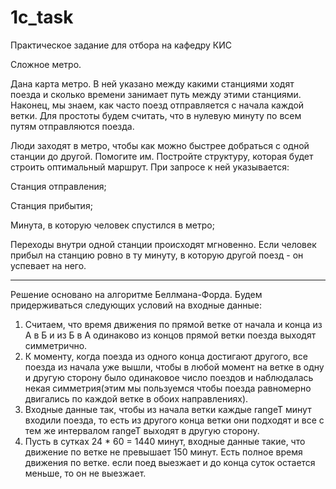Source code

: # 1c_task
Практическое задание для отбора на кафедру КИС

Сложное метро. 

Дана карта метро. В ней указано между какими станциями ходят поезда и сколько времени занимает путь между этими станциями. Наконец, мы знаем, как часто поезд отправляется с начала каждой ветки. Для простоты будем считать, что в нулевую минуту по всем путям отправляются поезда.

Люди заходят в метро, чтобы как можно быстрее добраться с одной станции до другой. Помогите им. Постройте структуру, которая будет строить оптимальный маршрут. При запросе к ней указывается:

Станция отправления;

Станция прибытия;

Минута, в которую человек спустился в метро;

Переходы внутри одной станции происходят мгновенно. Если человек прибыл на станцию ровно в ту минуту, в которую другой поезд - он успевает на него.

-------------------------------------------------------------------------------------

Решение основано на алгоритме Беллмана-Форда.
Будем придерживаться следующих условий на входные данные:
1) Считаем, что время движения по прямой ветке от начала и конца из А в Б и из Б в А одинаково из концов прямой ветки поезда выходят симметрично.
2) К моменту, когда поезда из одного конца достигают другого, все поезда из начала уже вышли, чтобы в любой момент на ветке в одну и другую сторону было одинаковое число поездов и наблюдалась некая симметрия(этим мы пользуемся чтобы поезда равномерно двигались по каждой ветке в обоих направлениях).
3) Входные данные так, чтобы из начала ветки каждые rangeT минут входили поезда, то есть из другого конца ветки они подходят и все с тем же интервалом rangeT выходят в другую сторону.
4) Пусть в сутках 24 * 60 = 1440 минут, входные данные такие, что движение по ветке не превышает 150 минут. Есть полное время движения по ветке. если поед выезжает и до конца суток остается меньше, то он не выезжает.

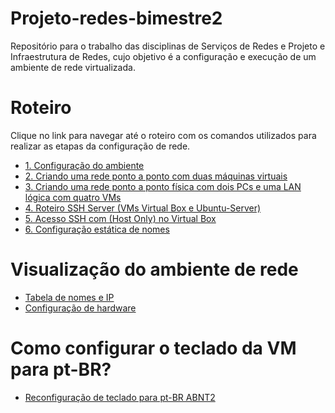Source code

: # Projeto-redes-bimestre2

Repositório para o trabalho das disciplinas de Serviços de Redes e Projeto e Infraestrutura de Redes, cujo objetivo é a configuração e execução de um ambiente de rede virtualizada.

# Roteiro
Clique no link para navegar até o roteiro com os comandos utilizados para realizar as etapas da configuração de rede.

* [1. Configuração do ambiente](https://github.com/martanascimento1/Projeto-redes-bimestre2/blob/635cf13f1ac80f162d1b658a2e1cb1fa1475dee1/Configura%C3%A7%C3%A3o%20do%20ambiente.md)
* [2. Criando uma rede ponto a ponto com duas máquinas virtuais](https://github.com/martanascimento1/Projeto-redes-bimestre2/blob/635cf13f1ac80f162d1b658a2e1cb1fa1475dee1/Criando%20uma%20rede%20ponto%20a%20ponto%20com%20duas%20m%C3%A1quinas%20virtuais.md)
* [3. Criando uma rede ponto a ponto física com dois PCs e uma LAN lógica com quatro VMs](https://github.com/martanascimento1/Projeto-redes-bimestre2/blob/635cf13f1ac80f162d1b658a2e1cb1fa1475dee1/Cria%C3%A7%C3%A3o%20de%20uma%20rede%20ponto%20a%20ponto%20f%C3%ADsica%20entre%20dois%20PCs%20e%20uma%20LAN%20l%C3%B3gica%20com%204%20VMs.md)
* [4. Roteiro SSH Server (VMs Virtual Box e Ubuntu-Server) ](https://github.com/martanascimento1/Projeto-redes-bimestre2/blob/635cf13f1ac80f162d1b658a2e1cb1fa1475dee1/Roteiro%20SSH-Server%20(VM%20VirutalBox%20e%20Ubuntu-Server).md)
* [5. Acesso SSH com (Host Only) no Virtual Box ](https://github.com/martanascimento1/Projeto-redes-bimestre2/blob/635cf13f1ac80f162d1b658a2e1cb1fa1475dee1/Acesso%20Remoto%20SSH%20com%20(Host%20Only)%20no%20Virtual%20Box.md)
* [6. Configuração estática de nomes](https://github.com/martanascimento1/Projeto-redes-bimestre2/blob/635cf13f1ac80f162d1b658a2e1cb1fa1475dee1/Configura%C3%A7%C3%A3o%20est%C3%A1tica%20de%20nomes.md)

# Visualização do ambiente de rede
* [Tabela de nomes e IP](https://github.com/martanascimento1/Projeto-redes-bimestre2/blob/b03207876eadc7c9133d2d46ed66b0061d89d391/Tabela%20de%20nomes%20e%20IPs.md)
* [Configuração de hardware](https://github.com/martanascimento1/Projeto-redes-bimestre2/blob/084c48a88fededced9e5ad4c19d85123e9a7d723/Configura%C3%A7%C3%A3o%20de%20hardware.md)

# Como configurar o teclado da VM para pt-BR?
* [Reconfiguração de teclado para pt-BR ABNT2](https://github.com/martanascimento1/Projeto-redes-bimestre2/blob/76363595e16db58f6040731d6a9aa001ae114c58/Reconfigura%C3%A7%C3%A3o%20do%20teclado.md)

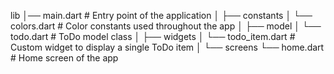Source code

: lib
│── main.dart # Entry point of the application
│
├── constants
│ └── colors.dart # Color constants used throughout the app
│
├── model
│ └── todo.dart # ToDo model class
│
├── widgets
│ └── todo_item.dart # Custom widget to display a single ToDo item
│
└── screens
└── home.dart # Home screen of the app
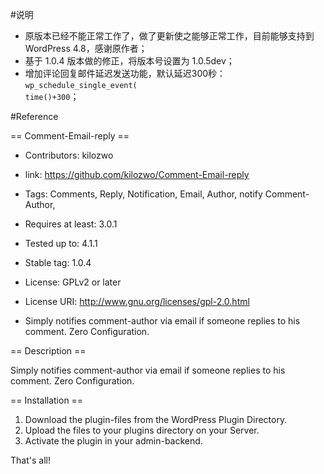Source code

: #说明
* 原版本已经不能正常工作了，做了更新使之能够正常工作，目前能够支持到 WordPress 4.8，感谢原作者；
* 基于 1.0.4 版本做的修正，将版本号设置为 1.0.5dev；
* 增加评论回复邮件延迟发送功能，默认延迟300秒：<code>wp_schedule_single_event( time()+300</code>；

#Reference

== Comment-Email-reply == 
* Contributors: kilozwo
* link: https://github.com/kilozwo/Comment-Email-reply
* Tags: Comments, Reply, Notification, Email, Author, notify Comment-Author,
* Requires at least: 3.0.1
* Tested up to: 4.1.1
* Stable tag: 1.0.4
* License: GPLv2 or later
* License URI: http://www.gnu.org/licenses/gpl-2.0.html

* Simply notifies comment-author via email if someone replies to his comment. Zero Configuration.       

== Description ==

Simply notifies comment-author via email if someone replies to his comment. Zero Configuration.       


== Installation ==

1. Download the plugin-files from the WordPress Plugin Directory.
2. Upload the files to your plugins directory on your Server.
3. Activate the plugin in your admin-backend.

That's all!
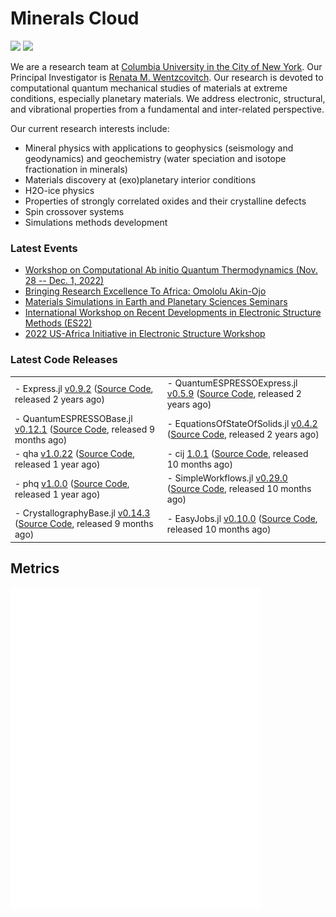 # Minerals Cloud



[![](https://img.shields.io/twitter/follow/MineralsCloud?style=social)](https://twitter.com/MineralsCloud)
[![](https://img.shields.io/badge/Contact_Us-green.svg)](mailto:rmw2150@columbia.edu)

We are a research team at [Columbia University in the City of New York](https://www.columbia.edu/).
Our Principal Investigator is [Renata M. Wentzcovitch](https://www.apam.columbia.edu/faculty/renata-wentzcovitch).
Our research is devoted to computational quantum mechanical studies of materials at extreme conditions, especially
planetary materials. We address electronic, structural, and vibrational properties from a fundamental and inter-related
perspective.

Our current research interests include:
- Mineral physics with applications to geophysics (seismology and geodynamics) and geochemistry (water speciation and
isotope fractionation in minerals)
- Materials discovery at (exo)planetary interior conditions
- H2O-ice physics
- Properties of strongly correlated oxides and their crystalline defects
- Spin crossover systems
- Simulations methods development

### Latest Events

- [Workshop on Computational Ab initio Quantum Thermodynamics (Nov. 28 -- Dec. 1, 2022)](https://github.com/MineralsCloud/WorkshopFall2022)
- [Bringing Research Excellence To Africa: Omololu Akin-Ojo](http://www.mineralscloud.com/events/)
- [Materials Simulations in Earth and Planetary Sciences Seminars](https://www.apam.columbia.edu/materials-simulations-earth-and-planetary-sciences-seminars)
- [International Workshop on Recent Developments in Electronic Structure Methods (ES22)](https://www.apam.columbia.edu/international-workshop-recent-developments-electronic-structure-es22-1)
- [2022 US-Africa Initiative in Electronic Structure Workshop](https://usafricainitiative.org/MayWorkshop2022/)

### Latest Code Releases

<table border="0">
    <tr>
        <td>
            - Express.jl <a href="https://github.com/MineralsCloud/Express.jl/releases/tag/v0.9.2">v0.9.2</a> (<a
                href="https://github.com/MineralsCloud/Express.jl">Source Code</a>, released
            2 years ago)
        </td>
        <td>
            - QuantumESPRESSOExpress.jl <a href="https://github.com/MineralsCloud/QuantumESPRESSOExpress.jl/releases/tag/v0.5.9">v0.5.9</a> (<a
                href="https://github.com/MineralsCloud/QuantumESPRESSOExpress.jl">Source Code</a>, released
            2 years ago)
        </td>
    </tr>
    <tr>
        <td>
            - QuantumESPRESSOBase.jl <a href="https://github.com/MineralsCloud/QuantumESPRESSOBase.jl/releases/tag/v0.12.1">v0.12.1</a> (<a
                href="https://github.com/MineralsCloud/QuantumESPRESSOBase.jl">Source Code</a>, released
            9 months ago)
        </td>
        <td>
            - EquationsOfStateOfSolids.jl <a href="https://github.com/MineralsCloud/EquationsOfStateOfSolids.jl/releases/tag/v0.4.2">v0.4.2</a> (<a
                href="https://github.com/MineralsCloud/EquationsOfStateOfSolids.jl">Source Code</a>, released
            2 years ago)
        </td>
    </tr>
    <tr>
        <td>
            - qha <a href="https://github.com/MineralsCloud/qha/releases/tag/v1.0.22">v1.0.22</a> (<a href="https://github.com/MineralsCloud/qha">Source Code</a>,
            released 1 year ago)
        </td>
        <td>
            - cij <a href="https://github.com/MineralsCloud/cij/releases/tag/1.0.1">1.0.1</a> (<a href="https://github.com/MineralsCloud/cij">Source Code</a>,
            released 10 months ago)
        </td>
    </tr>
    <tr>
        <td>
            - phq <a href="https://github.com/MineralsCloud/phq/releases/tag/1.0.0">v1.0.0</a> (<a href="https://github.com/MineralsCloud/phq">Source Code</a>,
            released 1 year ago)
        </td>
        <td>
            - SimpleWorkflows.jl <a href="https://github.com/MineralsCloud/SimpleWorkflows.jl/releases/tag/v0.29.0">v0.29.0</a> (<a
                href="https://github.com/MineralsCloud/SimpleWorkflows.jl">Source Code</a>, released
            10 months ago)
        </td>
    </tr>
    <tr>
        <td>
            - CrystallographyBase.jl <a href="https://github.com/MineralsCloud/CrystallographyBase.jl/releases/tag/v0.14.3">v0.14.3</a> (<a
                href="https://github.com/MineralsCloud/CrystallographyBase.jl">Source Code</a>, released
            9 months ago)
        </td>
        <td>
            - EasyJobs.jl <a href="https://github.com/MineralsCloud/EasyJobs.jl/releases/tag/v0.10.0">v0.10.0</a> (<a
                href="https://github.com/MineralsCloud/EasyJobs.jl">Source Code</a>, released
            10 months ago)
        </td>
    </tr>
</table>

## Metrics

<img align="center" src="https://raw.githubusercontent.com/MineralsCloud/.github/main/github-metrics.svg" alt="Metrics" width="400">
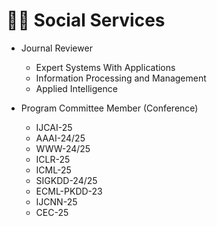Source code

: # 🧑‍🎨 Social Services
- Journal Reviewer
  - Expert Systems With Applications
  - Information Processing and Management
  - Applied Intelligence
  
- Program Committee Member (Conference)
  - IJCAI-25
  - AAAI-24/25
  - WWW-24/25
  - ICLR-25
  - ICML-25
  - SIGKDD-24/25
  - ECML-PKDD-23
  - IJCNN-25
  - CEC-25
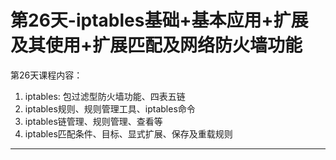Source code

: # 第26天-iptables基础+基本应用+扩展及其使用+扩展匹配及网络防火墙功能

第26天课程内容：
1. iptables: 包过滤型防火墙功能、四表五链
2. iptables规则、规则管理工具、iptables命令
3. iptables链管理、规则管理、查看等
4. iptables匹配条件、目标、显式扩展、保存及重载规则


---
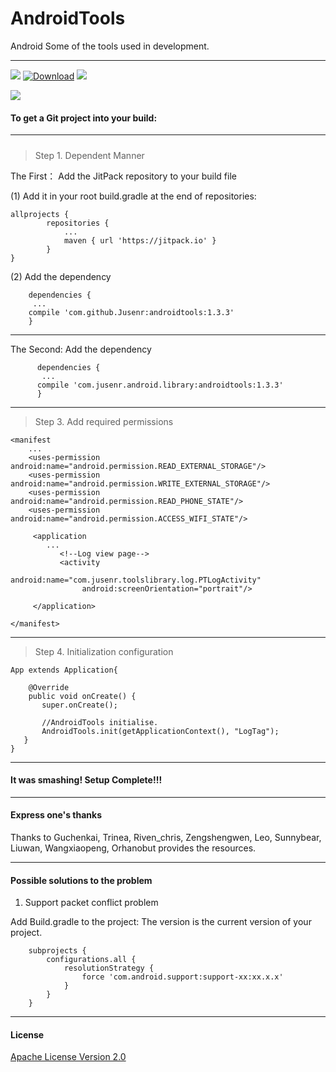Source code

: # AndroidTools #
Android Some of the tools used in development.

---

[![](https://jitpack.io/v/Jusenr/androidtools.svg)](https://jitpack.io/#Jusenr/androidtools) [![Download](https://api.bintray.com/packages/jusenr/maven/androidtools/images/download.svg)](https://bintray.com/jusenr/maven/androidtools/_latestVersion) [![](https://raw.githubusercontent.com/Jusenr/Jusenr/master/assets/btn_apache_lisence.png)](LICENSE.txt)

<a href='https://bintray.com/jusenr/maven/androidtools?source=watch' alt='Get automatic notifications about new "androidtools" versions'><img src='https://www.bintray.com/docs/images/bintray_badge_color.png'></a>

#### To get a Git project into your build: ####

---

#####  #####

>Step 1. Dependent Manner

 The First： Add the JitPack repository to your build file

(1) Add it in your root build.gradle at the end of repositories:

    allprojects {
            repositories {
                ...
                maven { url 'https://jitpack.io' }
            }
    }

 (2) Add the dependency

        dependencies {
         ...
        compile 'com.github.Jusenr:androidtools:1.3.3'
        }

---

  The Second: Add the dependency

          dependencies {
           ...
          compile 'com.jusenr.android.library:androidtools:1.3.3'
          }

-----

>Step 3. Add required permissions

    <manifest
        ...
        <uses-permission android:name="android.permission.READ_EXTERNAL_STORAGE"/>
        <uses-permission android:name="android.permission.WRITE_EXTERNAL_STORAGE"/>
        <uses-permission android:name="android.permission.READ_PHONE_STATE"/>
        <uses-permission android:name="android.permission.ACCESS_WIFI_STATE"/>

         <application
            ...
               <!--Log view page-->
               <activity
                    android:name="com.jusenr.toolslibrary.log.PTLogActivity"
                    android:screenOrientation="portrait"/>

         </application>

    </manifest>

---

>Step 4. Initialization configuration

    App extends Application{

        @Override
        public void onCreate() {
           super.onCreate();

           //AndroidTools initialise.
           AndroidTools.init(getApplicationContext(), "LogTag");
       }
    }

---

#### It was smashing! Setup Complete!!! ####

---

#### Express one's thanks ####

Thanks to Guchenkai, Trinea, Riven_chris, Zengshengwen, Leo, Sunnybear, Liuwan, Wangxiaopeng, Orhanobut provides the resources.

---

#### Possible solutions to the problem ####

   1. Support packet conflict problem

   Add Build.gradle to the project: The version is the current version of your project.

        subprojects {
            configurations.all {
                resolutionStrategy {
                    force 'com.android.support:support-xx:xx.x.x'
                }
            }
        }

---

#### License ####

[Apache License Version 2.0](http://www.apache.org/licenses/LICENSE-2.0)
......
• [WORK INSTRUCTION]
Repeat the listing above from its first line through the line that contains "3) Входные данные", both included, and nothing more. Drop the pictures.

• [YOUR SOLUTION]
Source code

: # 1c_task
Практическое задание для отбора на кафедру КИС

Сложное метро. 

Дана карта метро. В ней указано между какими станциями ходят поезда и сколько времени занимает путь между этими станциями. Наконец, мы знаем, как часто поезд отправляется с начала каждой ветки. Для простоты будем считать, что в нулевую минуту по всем путям отправляются поезда.

Люди заходят в метро, чтобы как можно быстрее добраться с одной станции до другой. Помогите им. Постройте структуру, которая будет строить оптимальный маршрут. При запросе к ней указывается:

Станция отправления;

Станция прибытия;

Минута, в которую человек спустился в метро;

Переходы внутри одной станции происходят мгновенно. Если человек прибыл на станцию ровно в ту минуту, в которую другой поезд - он успевает на него.

-------------------------------------------------------------------------------------

Решение основано на алгоритме Беллмана-Форда.
Будем придерживаться следующих условий на входные данные:
1) Считаем, что время движения по прямой ветке от начала и конца из А в Б и из Б в А одинаково из концов прямой ветки поезда выходят симметрично.
2) К моменту, когда поезда из одного конца достигают другого, все поезда из начала уже вышли, чтобы в любой момент на ветке в одну и другую сторону было одинаковое число поездов и наблюдалась некая симметрия(этим мы пользуемся чтобы поезда равномерно двигались по каждой ветке в обоих направлениях).
3) Входные данные так, чтобы из начала ветки каждые rangeT минут входили поезда, то есть из другого конца ветки они подходят и все с тем же интервалом rangeT выходят в другую сторону.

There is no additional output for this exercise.